Kilis
beldesinden bir kadının oğlu
Frenk memleketinde esir düşmüştü. Kadın, Ebû Bekr Efendiye gelip
oğlunun kurtulması için duâ istedi.
Ebû Bekr Efendi;
-Demek ki oğlunun kurtulmasını
istiyorsun? Öyleyse bana pirinç ile bir tavuk pişir getir, dedi.
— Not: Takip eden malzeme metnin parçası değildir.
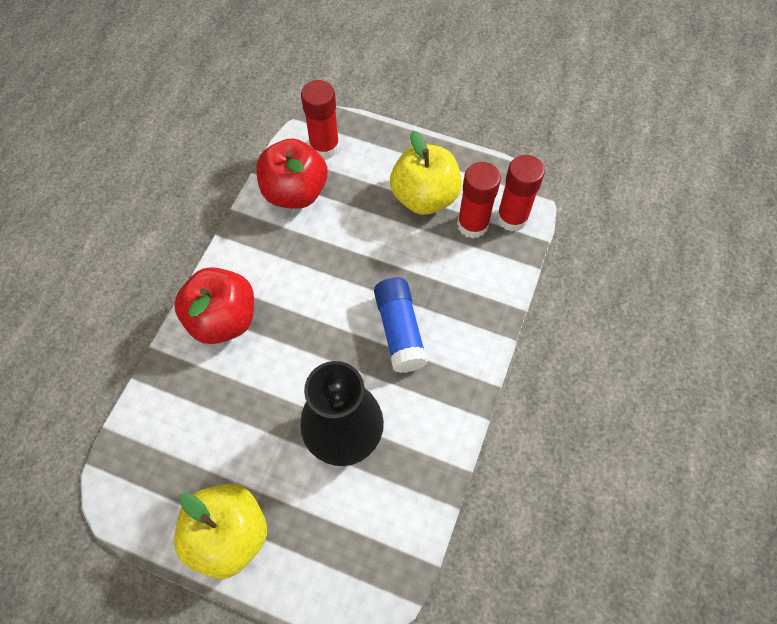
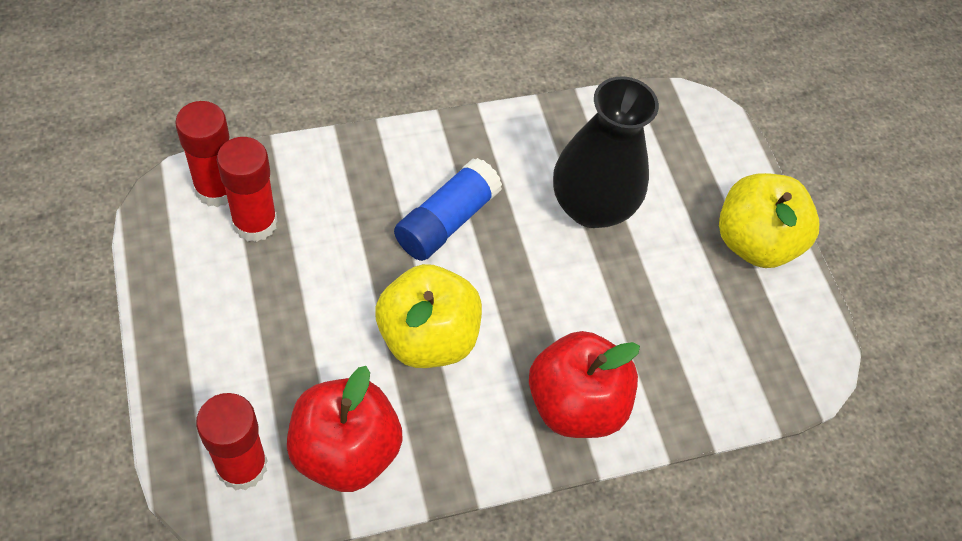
camera: 135 degrees left, 5 degrees down
yellow apple [390,131,462,215] -> yellow apple moved to [376,264,482,368]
Kadın, pirinç ile bir tavuğu güzelce
pişirip, getirdi.
Ebû Bekr Efendi; "Kızıl Hamûr!" diye
seslendi. Yanına kızıl bir köpek geldi. Tavuğu onun önüne atıp;
- Ye! dedi.
Köpek tavuğu yedi. Kadın bunu görünce,
özen göstererek hazırladığı yemeğin köpeğe verilmesine üzüldü. Köpek
tavuğu bitirince, Ebû Bekr Efendi, asâsiyle işâret ederek;
- Haydi şimdi git! dedi.
Köpek dağlara doğru hızla gitti.
Aradan bir süre geçince Ebû Bekr Efendi kadına;
- Evine dön! buyurdu.
Kadın evine gidince oğlunun kapı
önünde durduğunu gördü. Nasıl kurtulduğunu sordu. O da:
- Frenk memleketinde esirdim. Onlar
beni domuz çobanı yaptılar. Domuzların başında çobanlık yaparken,
kırmızı bir köpek gelip bana hücûm etti. Korkup kaçmaya başladım. Düşe
kalka kaçıyordum. Nihâyet düşüp bayıldım. Ayıldığımda kendimi Kilis
yakınlarında buldum, dedi.
Akrabâları ve annesi çok sevinçli idi.
Annesi bâzı hediyeler alıp, Şeyhin yanına gelmek için yola çıktı. Yolda
talebeleri onu geri çevirerek, Şeyhin yanına girmesine izin vermediler.
Çünkü Ebû Bekr Efendi bu sırrın yayılmasını istemiyordu.